Big Star, #1 Record / Radio City
Somewhere, armchair critics and befuddled Yankees are quibbling, neatly filing the first two records of Alex Chilton and Chris Bell away under "power pop." Yet, like Elvis and obvious Chilton precursor Jerry Lee Lewis, what else is Big Star's music really, released as it was on Memphis 'own Ardent label (distributed through Stax, home of Otis Redding), recorded at the city's Ardent Studios by Dixie Fried auteur Jim Dickinson and named for a local supermarket chain? 'Spose if they'd been named "Piggly Wiggly" or "Winn-Dixie," there'd be less palaver. Of course, the long unsung quartet ascended to Rock Snob Encyclopedia fame mostly from laurels tossed their way over the past two decades by fellow Southern modernists R.E.M., who spearheaded the renaissance of Big Star-philia, Brits with Americana-envy and Midwesterners like the Replacements and Wilco, but the current Southern rock vanguard is hip, and includes tacit reclamation of Memphis 'finest among the twisted skeins of their respective aural missions.

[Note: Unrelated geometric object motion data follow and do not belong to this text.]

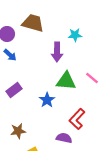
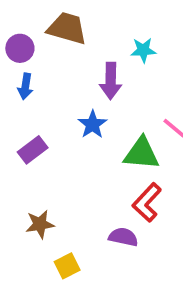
blue arrow: (10, 55) -> (25, 86), turned 56
green triangle: (66, 81) -> (141, 153), moved
blue star: (47, 100) -> (92, 124), moved

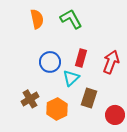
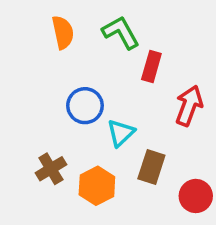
red rectangle: (81, 58) -> (151, 66), moved

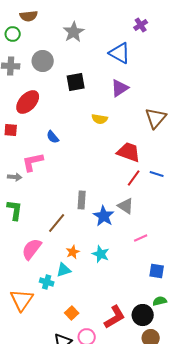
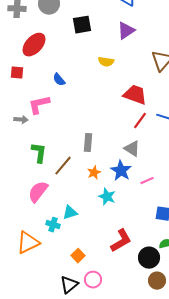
green L-shape: (15, 210) -> (39, 153), moved
blue star: (104, 216) -> (121, 171), moved
orange star: (73, 252) -> (94, 173), moved
orange triangle: (22, 300) -> (28, 243), turned 30
red L-shape: (115, 317) -> (121, 241), moved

To be sure, Bell's post-band masterpiece I Am the Cosmos more overtly alludes to every suhthuhn boy's primary concern — God — but the lyrical themes, attenuated gospel-derived harmonies and underdog perspective of the mostly gorgeous, magnificent songs throughout both these albums sketch a peculiarly Southern point of view. So what if they openly adored the Beatles? The Allman Brothers were spurred to action by Cream and the San Francisco Sound and no one thought they were Anglophiles or Haight Street hippie wannabes. "Thirteen," that quintessential tale of young love, is like the sonic rendering of a William Eggleston photograph, and "The Ballad of El Goodo" is often like one shot by Eudora Welty. Crossover was king of the late modern epoch and Big Star — Chilton, especially — were masters of the game, wedding their collective Southern gothic demons (and guitar-as-snake in the grass) to girl group-worthy pop on "When My Baby's Beside Me," "In the Street" spiced with sun-kissed SoCal beach-canyonisms, virtual Witchseason folk "The India Song" and the twang riff-happy, mongoloid Cousin of Boogie "O My Soul." Chilton himself remains an idiosyncratic purveyor of hardcore blue-eyed soul at its very best.